The impact just before midnight Tuesday threw some passengers into ceilings and out the windows.
“My head hit the roof of the carriage with the jolt,” Stefanos Gogakos, who was in a rear car, told state broadcaster ERT. He said windows shattered, showering riders with glass.
Greek Prime Minister Kyriakos Mitsotakis called the collision of the passenger train and a freight train “a horrific rail accident without previous in our country,” and pledged a full, independent investigation.
He said it appears the crash was “mainly due to a tragic human error.”
The train from Athens to Thessaloniki was carrying 350 passengers, many of them students returning from raucous Carnival celebrations. While the track is double, both trains were traveling in opposite directions on the same line near the Vale of Tempe, a river valley about 380 kilometers north of Athens.
STATIONMASTER ARRESTED; MINISTER RESIGNS
Authorities arrested the stationmaster at the train’s last stop, in the city of Larissa. They did not release the man’s name or the reason for the arrest, but the stationmaster is responsible for rail traffic on that stretch of the tracks.

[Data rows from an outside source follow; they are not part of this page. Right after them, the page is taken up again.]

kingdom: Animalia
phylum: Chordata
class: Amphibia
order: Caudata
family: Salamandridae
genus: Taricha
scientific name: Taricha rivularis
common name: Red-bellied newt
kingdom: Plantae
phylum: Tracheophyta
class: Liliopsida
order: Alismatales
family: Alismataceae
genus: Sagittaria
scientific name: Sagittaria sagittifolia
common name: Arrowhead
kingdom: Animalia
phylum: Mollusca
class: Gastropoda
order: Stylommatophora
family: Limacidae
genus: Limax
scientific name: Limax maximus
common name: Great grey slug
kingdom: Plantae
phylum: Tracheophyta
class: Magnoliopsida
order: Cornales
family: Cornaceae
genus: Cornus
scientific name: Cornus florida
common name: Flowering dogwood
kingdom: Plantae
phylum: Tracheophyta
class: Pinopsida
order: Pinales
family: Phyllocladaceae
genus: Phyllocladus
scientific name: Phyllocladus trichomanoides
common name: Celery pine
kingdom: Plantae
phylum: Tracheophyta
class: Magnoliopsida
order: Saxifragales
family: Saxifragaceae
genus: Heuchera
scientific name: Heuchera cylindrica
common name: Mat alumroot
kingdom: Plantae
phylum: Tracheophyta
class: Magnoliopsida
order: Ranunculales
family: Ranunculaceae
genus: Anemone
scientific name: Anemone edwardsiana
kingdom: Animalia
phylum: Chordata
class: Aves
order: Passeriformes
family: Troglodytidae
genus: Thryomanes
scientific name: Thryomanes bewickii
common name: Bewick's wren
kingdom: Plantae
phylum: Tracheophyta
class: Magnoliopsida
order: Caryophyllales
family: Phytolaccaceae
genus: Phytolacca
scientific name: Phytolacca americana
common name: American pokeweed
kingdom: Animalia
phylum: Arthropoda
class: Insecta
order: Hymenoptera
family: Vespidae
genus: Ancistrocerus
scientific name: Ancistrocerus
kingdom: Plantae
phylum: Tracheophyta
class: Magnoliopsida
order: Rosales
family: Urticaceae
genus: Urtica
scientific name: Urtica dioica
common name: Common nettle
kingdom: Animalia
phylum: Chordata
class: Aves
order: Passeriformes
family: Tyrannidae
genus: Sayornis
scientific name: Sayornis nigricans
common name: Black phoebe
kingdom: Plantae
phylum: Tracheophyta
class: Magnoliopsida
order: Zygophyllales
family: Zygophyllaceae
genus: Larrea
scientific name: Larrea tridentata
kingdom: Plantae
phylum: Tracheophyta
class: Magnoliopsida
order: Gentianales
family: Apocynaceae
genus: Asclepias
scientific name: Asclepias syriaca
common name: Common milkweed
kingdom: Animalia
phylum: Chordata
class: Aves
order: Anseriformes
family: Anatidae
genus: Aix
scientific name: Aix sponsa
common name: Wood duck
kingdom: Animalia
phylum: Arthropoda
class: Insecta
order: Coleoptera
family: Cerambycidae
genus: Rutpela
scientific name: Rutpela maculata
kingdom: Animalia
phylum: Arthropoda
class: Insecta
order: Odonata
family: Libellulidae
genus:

Transportation Minister Kostas Karamanlis resigned, saying he was stepping down “as a basic indication of respect for the memory of the people who died so unfairly.”
Karamanlis said he had made “every effort” to improve a railway system that had been “in a state that doesn’t befit the 21st century.”
But, he added, “When something this tragic happens it’s impossible to continue as if nothing has happened.”